Note that if you generate your initial configuration using the make_config command, the first ‘’snapshot’’ of the coordinate file will contain the initial configuration of all the species in the system for a given box. You can use this configuration to check on whether the initial configuration is reasonable, or use it as an input to other codes. Note that the initial configuration will be generated using a configurational biased scheme, so it may be a better starting configuration than if you used other methods.

  • Checkpoint file (*.chk): A checkpoint file is written every Coord_Freq steps. This can be used to restart a simulation from this point using all of the same information as the run that was used to generate the checkpoint file. To do this, you must use the checkpoint restart option (see Start Type. It will basically pick up where the simulation left off, using the same random number seed, maximum displacements, etc. This is useful in case your job crashes and you want to continue running a job. You can also use the checkpoint file to start a new simulation using the configuration of the checkpoint file as an initial configuration and the optimized maximum displacements. To do this, use the script read_old.py. You will need to set a new random number seed if you do this. See the documentation in Starting Seed for more details.
  • H-matrix file (*.H or *.box#.H): This file is written to every Coord_Freq MC steps. The first line is the box volume in angstrom3. The next three lines are the box coordinates in angstrom in an H-matrix form. Since Cassandra only supports cubic boxes at the moment, this is just a diagonal and symmetric matrix, but is included here for later versions that will enable non-orthogonal boxes. After this, a blank line is written. The next line is the box number, and the final line(s) is(are) the species ID and number of molecules for that species in this box. If there are three species, there will be three lines. This output is repeated every Coord_Freq times. This file allows you to compute the density of the box during constant pressure simulations.
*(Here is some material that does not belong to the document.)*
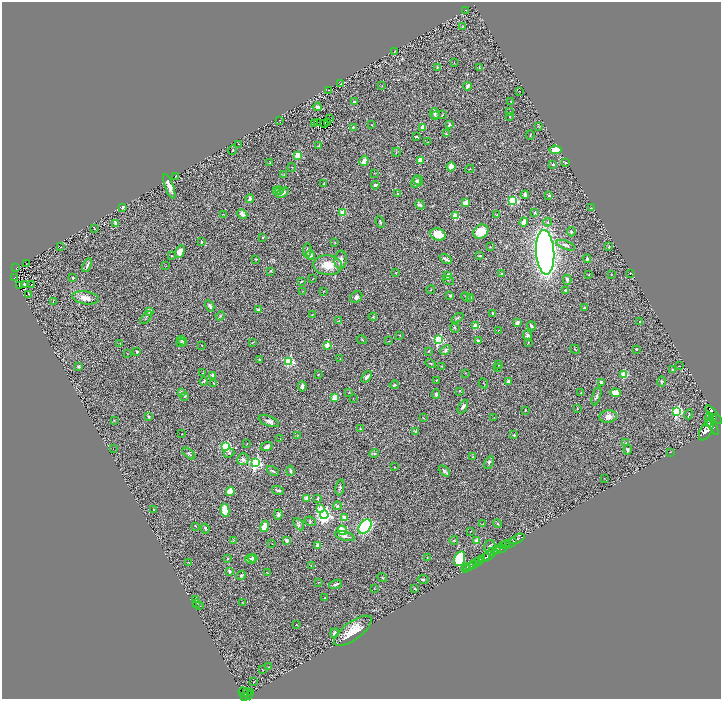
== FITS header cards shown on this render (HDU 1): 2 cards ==
NAXIS1  =                 1438
NAXIS2  =                 1393

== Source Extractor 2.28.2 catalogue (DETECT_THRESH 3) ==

  • Property file (*.prp# or *.box#.prp#): This file lists the instantaneous thermodynamic and state properties for each box. Note that you can have more than one property file (hence the # after ‘prp’) and more than one box (also why there is a # after ‘box’). The user specifies which properties are to be written and in what order, and these are then reproduced in this file. The file is written to every Prop_Freq steps. A header is written to the first two lines to designate what each property is. You may use this file to compute thermodynamic averages.
  • Widom property file (*.spec#.wprp or *.spec#.box#.wprp): This file lists the average widom_var (defined in CBMC Widom Insertion Method) for each system configuration (step) in which Widom insertions are performed for a given species and a given box. The species number is the # in .spec# in the file extension. For a multi-box system, the box number is the # in .box#. The first column contains the number of MC steps or sweeps that have been completed when the Widom insertions are performed and the second column contains the average widom_var for that step.
  • Secondary Widom property file (*.spec#.wprp2 *.spec#.box#.wprp2): This file lists the average widom_var (defined in CBMC Widom Insertion Method) for each Widom insertion subgroup in each system configuration (step) in which Widom insertions are performed for a given species and a given box. The naming convention is analogous to that of normal Widom property files. There is one row (line) per system configuration (frame) in which Widom insertions are performed for the species and box, and one column per subgroup per Widom insertion frame. Unlike basic Widom property files, these do not have row or column labels, and do not include the step number or sweep number, but the step number or sweep number corresponding to each row is the same as in the Widom property file. Further details are given in Widom Insertion).